分析用の文章:
§

この本からは大きく分けて2つの知識を身につけることができる。

1つは、さまざまな問題の解決や目的の達成に向けて、指針を見つけるための「手段」を獲得することである。そしてもう1つは、そもそもわたしたちの思考はどんなプロセスを経て進められるのか、その「しくみ」を理解できることである。

実はこの本は前者の、問題解決や目的達成の指針を見つける手段を提供し、実業の場で活用してもらうという、実用書のつもりで計画された。そこで「問題は要するにこういうことだ、だからこれこれのことさえすればいい」という形で指針がコンピュータの計算によって見つけられることを丁寧に書いて示した。

しかし一方で、この本を単なる手引き書にはしたくなかった。指針を見つけるに至るまでの論理の筋をきちんと示したいと思った。そのために論理の筋の元になっている人の思考のしくみを分かりやすく解説することにした。その結果、人の思考のしくみを解説した部分は、それだけで「なるほど、考えるというのはそういうことだったんだ」と理解できるし、さらに本書の提供する計算法は、実は人の考え方に最も近いものであることをわかってもらえると思う。また簡単な問題なら自分の思考が正しいかを手計算で検証することもできるので、読者の知的興味に応えるものとなったと信じる。

§

保存済みの項目:
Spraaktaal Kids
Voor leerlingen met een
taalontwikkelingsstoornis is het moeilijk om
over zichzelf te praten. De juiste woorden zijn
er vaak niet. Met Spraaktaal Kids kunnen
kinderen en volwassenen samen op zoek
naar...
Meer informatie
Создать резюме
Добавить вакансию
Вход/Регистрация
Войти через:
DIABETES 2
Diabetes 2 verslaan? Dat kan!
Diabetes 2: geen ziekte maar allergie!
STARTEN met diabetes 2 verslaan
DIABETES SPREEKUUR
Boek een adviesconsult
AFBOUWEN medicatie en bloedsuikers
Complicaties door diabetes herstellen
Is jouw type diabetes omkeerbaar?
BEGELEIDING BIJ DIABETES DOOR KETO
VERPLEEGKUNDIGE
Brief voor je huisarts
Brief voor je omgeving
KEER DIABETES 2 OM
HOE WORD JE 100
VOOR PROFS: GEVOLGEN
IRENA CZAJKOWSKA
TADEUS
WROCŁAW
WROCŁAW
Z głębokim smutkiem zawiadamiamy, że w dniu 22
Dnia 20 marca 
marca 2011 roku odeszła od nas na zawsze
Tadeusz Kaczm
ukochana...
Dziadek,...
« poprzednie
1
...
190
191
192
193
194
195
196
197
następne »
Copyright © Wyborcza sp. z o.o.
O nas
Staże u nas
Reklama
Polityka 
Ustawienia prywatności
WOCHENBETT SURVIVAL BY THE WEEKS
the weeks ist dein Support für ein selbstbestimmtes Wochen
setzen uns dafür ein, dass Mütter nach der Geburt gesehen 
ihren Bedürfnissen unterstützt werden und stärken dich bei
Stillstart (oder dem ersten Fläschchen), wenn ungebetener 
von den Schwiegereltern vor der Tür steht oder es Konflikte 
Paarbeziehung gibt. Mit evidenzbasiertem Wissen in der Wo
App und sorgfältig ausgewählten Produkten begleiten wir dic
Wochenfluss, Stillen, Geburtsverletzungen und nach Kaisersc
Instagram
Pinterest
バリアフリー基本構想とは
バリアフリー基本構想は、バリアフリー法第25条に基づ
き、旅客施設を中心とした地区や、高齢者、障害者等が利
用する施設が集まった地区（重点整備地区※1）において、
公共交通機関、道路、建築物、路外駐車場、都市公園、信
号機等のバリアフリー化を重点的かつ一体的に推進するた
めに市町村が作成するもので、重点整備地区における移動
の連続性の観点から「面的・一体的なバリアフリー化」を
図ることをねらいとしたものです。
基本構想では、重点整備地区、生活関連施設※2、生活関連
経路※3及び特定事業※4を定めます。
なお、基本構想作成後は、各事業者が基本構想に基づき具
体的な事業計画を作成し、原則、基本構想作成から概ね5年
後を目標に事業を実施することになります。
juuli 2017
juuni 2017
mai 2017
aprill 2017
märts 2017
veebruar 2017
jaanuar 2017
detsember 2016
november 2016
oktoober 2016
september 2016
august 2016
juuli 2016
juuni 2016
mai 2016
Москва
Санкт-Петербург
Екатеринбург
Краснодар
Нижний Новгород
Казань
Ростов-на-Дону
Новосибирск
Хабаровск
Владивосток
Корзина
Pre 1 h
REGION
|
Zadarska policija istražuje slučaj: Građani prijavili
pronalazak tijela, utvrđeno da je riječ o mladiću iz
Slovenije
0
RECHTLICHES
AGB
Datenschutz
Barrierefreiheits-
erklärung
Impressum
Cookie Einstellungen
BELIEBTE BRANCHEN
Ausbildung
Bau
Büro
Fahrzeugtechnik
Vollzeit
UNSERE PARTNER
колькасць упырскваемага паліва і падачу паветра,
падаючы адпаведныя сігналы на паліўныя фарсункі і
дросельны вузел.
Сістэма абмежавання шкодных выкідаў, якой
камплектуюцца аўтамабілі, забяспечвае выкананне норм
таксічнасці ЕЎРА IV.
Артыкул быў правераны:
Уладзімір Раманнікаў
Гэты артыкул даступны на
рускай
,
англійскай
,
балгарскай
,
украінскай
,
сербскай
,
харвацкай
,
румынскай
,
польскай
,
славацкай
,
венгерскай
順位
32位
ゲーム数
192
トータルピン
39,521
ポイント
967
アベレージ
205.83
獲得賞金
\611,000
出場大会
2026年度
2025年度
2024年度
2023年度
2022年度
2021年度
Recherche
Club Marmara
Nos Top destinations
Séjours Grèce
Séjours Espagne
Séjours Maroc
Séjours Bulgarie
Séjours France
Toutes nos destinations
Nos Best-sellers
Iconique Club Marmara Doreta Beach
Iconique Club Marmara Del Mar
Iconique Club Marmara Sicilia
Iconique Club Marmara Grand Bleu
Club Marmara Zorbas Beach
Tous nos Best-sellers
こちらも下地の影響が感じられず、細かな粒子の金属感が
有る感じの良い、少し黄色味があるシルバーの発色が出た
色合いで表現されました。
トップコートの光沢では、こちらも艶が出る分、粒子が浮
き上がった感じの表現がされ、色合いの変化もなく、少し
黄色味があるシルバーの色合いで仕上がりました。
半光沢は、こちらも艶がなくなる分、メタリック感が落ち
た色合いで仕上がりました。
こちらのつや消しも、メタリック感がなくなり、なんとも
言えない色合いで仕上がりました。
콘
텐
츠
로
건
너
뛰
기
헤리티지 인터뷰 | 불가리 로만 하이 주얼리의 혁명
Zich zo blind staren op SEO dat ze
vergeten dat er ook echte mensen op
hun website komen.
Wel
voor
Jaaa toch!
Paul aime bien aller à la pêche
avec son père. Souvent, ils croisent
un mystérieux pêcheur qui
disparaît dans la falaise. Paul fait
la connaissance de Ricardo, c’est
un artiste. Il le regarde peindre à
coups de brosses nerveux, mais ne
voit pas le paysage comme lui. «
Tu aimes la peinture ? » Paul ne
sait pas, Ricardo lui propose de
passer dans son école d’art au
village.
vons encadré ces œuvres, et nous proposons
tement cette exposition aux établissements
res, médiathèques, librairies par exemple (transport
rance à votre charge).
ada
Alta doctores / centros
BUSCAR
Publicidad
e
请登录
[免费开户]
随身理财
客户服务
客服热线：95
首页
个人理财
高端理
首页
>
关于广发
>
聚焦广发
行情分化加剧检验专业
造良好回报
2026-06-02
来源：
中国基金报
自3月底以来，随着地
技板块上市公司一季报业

§

読んで応用:
• A. 本の紹介文によると、この本は当初どのような本のつもりで計画されたか。
• B. 本の紹介文の「この本からは大きく分けて2つの知識を身につけることができる。」から「応えるものとなったと信じる。」までの全部を、「指針」を「方針」に置き換えて書き出す。

課題ごとの結果:
• A. 実用書のつもりで計画された。

• B.
この本からは大きく分けて2つの知識を身につけることができる。

1つは、さまざまな問題の解決や目的の達成に向けて、方針を見つけるための「手段」を獲得することである。そしてもう1つは、そもそもわたしたちの思考はどんなプロセスを経て進められるのか、その「しくみ」を理解できることである。

実はこの本は前者の、問題解決や目的達成の方針を見つける手段を提供し、実業の場で活用してもらうという、実用書のつもりで計画された。そこで「問題は要するにこういうことだ、だからこれこれのことさえすればいい」という形で方針がコンピュータの計算によって見つけられることを丁寧に書いて示した。

しかし一方で、この本を単なる手引き書にはしたくなかった。方針を見つけるに至るまでの論理の筋をきちんと示したいと思った。そのために論理の筋の元になっている人の思考のしくみを分かりやすく解説することにした。その結果、人の思考のしくみを解説した部分は、それだけで「なるほど、考えるというのはそういうことだったんだ」と理解できるし、さらに本書の提供する計算法は、実は人の考え方に最も近いものであることをわかってもらえると思う。また簡単な問題なら自分の思考が正しいかを手計算で検証することもできるので、読者の知的興味に応えるものとなったと信じる。